Top of Source document

We visited Tong‐ku that afternoon, and found a marked difference in the methods prevailing there and at Hsin‐ho. The presence of so many different nationalities naturally entailed great confusion. At the railway station a very babel of languages resounded on every side.
One truck with German stores had to be detached from a goods train and sent down one siding; the next, with French cavalry horses, sent down another; a Russian and an Italian officer disputed the ownership of a third. Lost baggage‐guards stood disconsolate or wandered round aimlessly until rescued by their transport officers. Detachments of Continental troops stood helplessly waiting for someone to conduct them to their proper trains. Disorder reigned supreme.
At Hsin‐ho everything proceeded without confusion. It might have been an up‐country station in the heart of India. Comfortable huts had been built for the detachment responsible for the guard duties; and the various details were equally well accommodated. The military officers had established themselves in a stone house that had formerly been the quarters of a railway engineer. The Royal Indian Marine officers in charge of the naval transport had settled down with the readiness with which sailors adapt themselves to shore life. A line of felt‐roofed, mud huts had been turned by them into an excellent mess and quarters. A raised terrace looked down on a tennis‐court, on the far side of which a pond in the mud flats, stretching away to the horizon, boasted a couple of canoes. From a tall flagstaff that stood on the terrace floated the blue ensign and Star of India of their Service.
The railway siding ran past large and well‐built storehouses. On the river bank long lines of mules were picketed, looking in excellent condition despite the hard work they had gone through. In a little cutting in the bank was an old and tiny steam tug, which had been turned into a condenser for drinking‐water. Everything was trim and tidy. The work of disembarking the stores from the lighters in the river and putting them into the railway trucks almost alongside went on in perfect order, all in marked contrast to the confusion that prevailed at Tong‐ku.
Early next morning we were en route for Tientsin. My brother officers and I tramped down through awful mud to the long platform which was dignified by the title of “Hsin‐ho Railway Station.” A small house close by sheltered the railway employees and the telegraph staff, signallers of the Army Telegraph Department.

Bottom of Source document
Top of Records shown

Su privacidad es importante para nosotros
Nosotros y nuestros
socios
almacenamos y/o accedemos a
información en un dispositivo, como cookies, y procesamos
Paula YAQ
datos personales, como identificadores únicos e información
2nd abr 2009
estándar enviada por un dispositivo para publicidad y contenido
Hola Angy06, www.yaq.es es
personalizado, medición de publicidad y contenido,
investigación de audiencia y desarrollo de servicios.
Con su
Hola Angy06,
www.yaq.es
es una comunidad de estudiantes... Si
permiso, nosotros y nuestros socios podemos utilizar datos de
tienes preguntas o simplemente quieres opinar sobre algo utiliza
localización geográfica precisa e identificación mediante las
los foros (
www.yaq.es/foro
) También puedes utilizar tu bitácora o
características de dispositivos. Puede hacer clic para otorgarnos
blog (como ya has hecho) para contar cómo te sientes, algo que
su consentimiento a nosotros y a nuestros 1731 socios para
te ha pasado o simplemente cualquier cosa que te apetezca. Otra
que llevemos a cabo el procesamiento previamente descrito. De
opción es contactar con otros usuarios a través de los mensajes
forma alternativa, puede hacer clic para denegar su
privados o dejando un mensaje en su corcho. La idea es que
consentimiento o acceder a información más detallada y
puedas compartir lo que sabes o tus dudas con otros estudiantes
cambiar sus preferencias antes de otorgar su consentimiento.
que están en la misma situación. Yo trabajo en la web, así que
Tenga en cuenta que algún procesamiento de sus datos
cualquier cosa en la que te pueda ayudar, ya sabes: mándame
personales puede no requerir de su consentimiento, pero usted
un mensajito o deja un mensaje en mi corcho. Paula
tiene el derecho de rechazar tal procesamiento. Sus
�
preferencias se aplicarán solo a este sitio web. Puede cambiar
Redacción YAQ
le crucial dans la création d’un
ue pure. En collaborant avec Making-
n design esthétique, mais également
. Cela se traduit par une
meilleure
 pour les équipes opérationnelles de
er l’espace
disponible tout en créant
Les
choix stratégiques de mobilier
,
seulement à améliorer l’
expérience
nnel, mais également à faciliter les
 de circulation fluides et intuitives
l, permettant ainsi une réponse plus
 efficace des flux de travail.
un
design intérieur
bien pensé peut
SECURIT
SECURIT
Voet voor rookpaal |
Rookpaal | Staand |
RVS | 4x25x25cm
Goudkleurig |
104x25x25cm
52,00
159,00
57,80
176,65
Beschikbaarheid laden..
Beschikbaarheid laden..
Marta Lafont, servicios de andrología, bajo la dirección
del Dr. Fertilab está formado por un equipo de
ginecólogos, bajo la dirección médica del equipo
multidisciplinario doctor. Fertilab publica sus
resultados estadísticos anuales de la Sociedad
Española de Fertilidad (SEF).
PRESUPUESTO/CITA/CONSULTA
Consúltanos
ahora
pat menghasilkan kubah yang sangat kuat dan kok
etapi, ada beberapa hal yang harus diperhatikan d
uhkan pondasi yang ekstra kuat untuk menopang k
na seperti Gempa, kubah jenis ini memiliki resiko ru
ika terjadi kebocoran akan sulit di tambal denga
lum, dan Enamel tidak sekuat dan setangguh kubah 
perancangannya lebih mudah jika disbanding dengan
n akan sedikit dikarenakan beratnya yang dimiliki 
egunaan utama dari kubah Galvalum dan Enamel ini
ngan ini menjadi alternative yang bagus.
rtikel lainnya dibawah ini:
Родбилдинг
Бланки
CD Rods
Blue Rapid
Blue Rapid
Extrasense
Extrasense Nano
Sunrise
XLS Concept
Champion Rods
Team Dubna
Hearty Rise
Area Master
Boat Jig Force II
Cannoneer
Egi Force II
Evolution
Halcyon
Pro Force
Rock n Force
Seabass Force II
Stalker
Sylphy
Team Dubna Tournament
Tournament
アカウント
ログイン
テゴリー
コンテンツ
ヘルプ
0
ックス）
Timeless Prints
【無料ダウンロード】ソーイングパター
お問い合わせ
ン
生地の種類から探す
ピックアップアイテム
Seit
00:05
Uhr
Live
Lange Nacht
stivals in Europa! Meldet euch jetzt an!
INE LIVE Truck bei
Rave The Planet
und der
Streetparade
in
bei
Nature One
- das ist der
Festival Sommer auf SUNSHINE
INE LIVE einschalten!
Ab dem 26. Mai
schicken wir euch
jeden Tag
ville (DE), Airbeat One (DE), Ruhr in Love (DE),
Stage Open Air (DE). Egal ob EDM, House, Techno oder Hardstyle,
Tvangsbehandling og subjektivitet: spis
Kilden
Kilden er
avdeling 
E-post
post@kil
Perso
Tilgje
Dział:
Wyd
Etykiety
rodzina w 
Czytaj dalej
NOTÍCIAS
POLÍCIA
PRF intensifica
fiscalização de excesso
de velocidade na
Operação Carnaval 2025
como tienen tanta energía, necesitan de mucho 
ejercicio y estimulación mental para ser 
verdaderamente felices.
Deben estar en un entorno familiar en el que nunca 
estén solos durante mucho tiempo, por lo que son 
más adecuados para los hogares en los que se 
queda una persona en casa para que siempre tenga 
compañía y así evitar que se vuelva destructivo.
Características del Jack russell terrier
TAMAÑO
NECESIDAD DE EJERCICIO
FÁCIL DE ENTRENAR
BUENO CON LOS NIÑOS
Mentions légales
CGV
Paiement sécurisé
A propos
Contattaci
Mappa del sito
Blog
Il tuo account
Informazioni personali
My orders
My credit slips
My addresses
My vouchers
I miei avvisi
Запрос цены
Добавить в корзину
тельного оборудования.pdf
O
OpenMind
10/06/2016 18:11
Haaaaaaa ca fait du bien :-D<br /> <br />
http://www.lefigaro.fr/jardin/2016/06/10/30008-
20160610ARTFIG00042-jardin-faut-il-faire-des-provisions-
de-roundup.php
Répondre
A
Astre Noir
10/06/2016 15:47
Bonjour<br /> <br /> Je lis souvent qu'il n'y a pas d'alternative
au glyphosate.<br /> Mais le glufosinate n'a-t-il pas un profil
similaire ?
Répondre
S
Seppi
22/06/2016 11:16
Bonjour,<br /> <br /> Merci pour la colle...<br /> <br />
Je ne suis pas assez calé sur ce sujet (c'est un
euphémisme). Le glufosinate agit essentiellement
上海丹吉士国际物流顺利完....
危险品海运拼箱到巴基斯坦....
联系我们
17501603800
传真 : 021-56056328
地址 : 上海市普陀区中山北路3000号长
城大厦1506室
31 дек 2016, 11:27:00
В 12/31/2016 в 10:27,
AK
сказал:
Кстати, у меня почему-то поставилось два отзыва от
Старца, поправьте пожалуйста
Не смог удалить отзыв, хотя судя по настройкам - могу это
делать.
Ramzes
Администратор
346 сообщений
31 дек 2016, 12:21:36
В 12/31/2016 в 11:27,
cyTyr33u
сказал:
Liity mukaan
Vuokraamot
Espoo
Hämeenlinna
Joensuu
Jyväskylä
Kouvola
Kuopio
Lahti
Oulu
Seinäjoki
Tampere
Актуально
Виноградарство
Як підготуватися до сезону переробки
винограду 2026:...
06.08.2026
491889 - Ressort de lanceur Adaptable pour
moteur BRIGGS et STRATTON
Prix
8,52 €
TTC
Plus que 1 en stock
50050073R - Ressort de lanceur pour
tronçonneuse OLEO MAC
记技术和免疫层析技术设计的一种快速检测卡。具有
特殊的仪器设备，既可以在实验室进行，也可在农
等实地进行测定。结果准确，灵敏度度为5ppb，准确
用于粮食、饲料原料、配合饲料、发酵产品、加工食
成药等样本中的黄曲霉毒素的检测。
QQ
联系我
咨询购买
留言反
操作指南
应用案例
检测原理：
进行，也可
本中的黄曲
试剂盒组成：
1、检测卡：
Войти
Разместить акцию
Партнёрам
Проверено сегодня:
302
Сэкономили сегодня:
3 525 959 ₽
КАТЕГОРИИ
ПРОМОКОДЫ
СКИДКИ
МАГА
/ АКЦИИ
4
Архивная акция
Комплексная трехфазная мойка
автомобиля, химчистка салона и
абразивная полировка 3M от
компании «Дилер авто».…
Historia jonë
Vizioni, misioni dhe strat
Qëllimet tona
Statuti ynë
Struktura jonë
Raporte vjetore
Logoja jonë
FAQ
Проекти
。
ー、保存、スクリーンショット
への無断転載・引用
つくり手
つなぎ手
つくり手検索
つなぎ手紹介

Bottom of Records shown

Request A
According to the account of the railway stations, where had the military officers at Hsin‐ho established themselves?
Request B
In the saved entries, swap "dispositivo" for "aparato" across the stretch from the first line through the line containing "personalizado, medición de", and return only those lines.

Task result A
In a stone house that had formerly been the quarters of a railway engineer.

Task result B
Su privacidad es importante para nosotros
Nosotros y nuestros
socios
almacenamos y/o accedemos a
información en un aparato, como cookies, y procesamos
Paula YAQ
datos personales, como identificadores únicos e información
2nd abr 2009
estándar enviada por un aparato para publicidad y contenido
Hola Angy06, www.yaq.es es
personalizado, medición de publicidad y contenido,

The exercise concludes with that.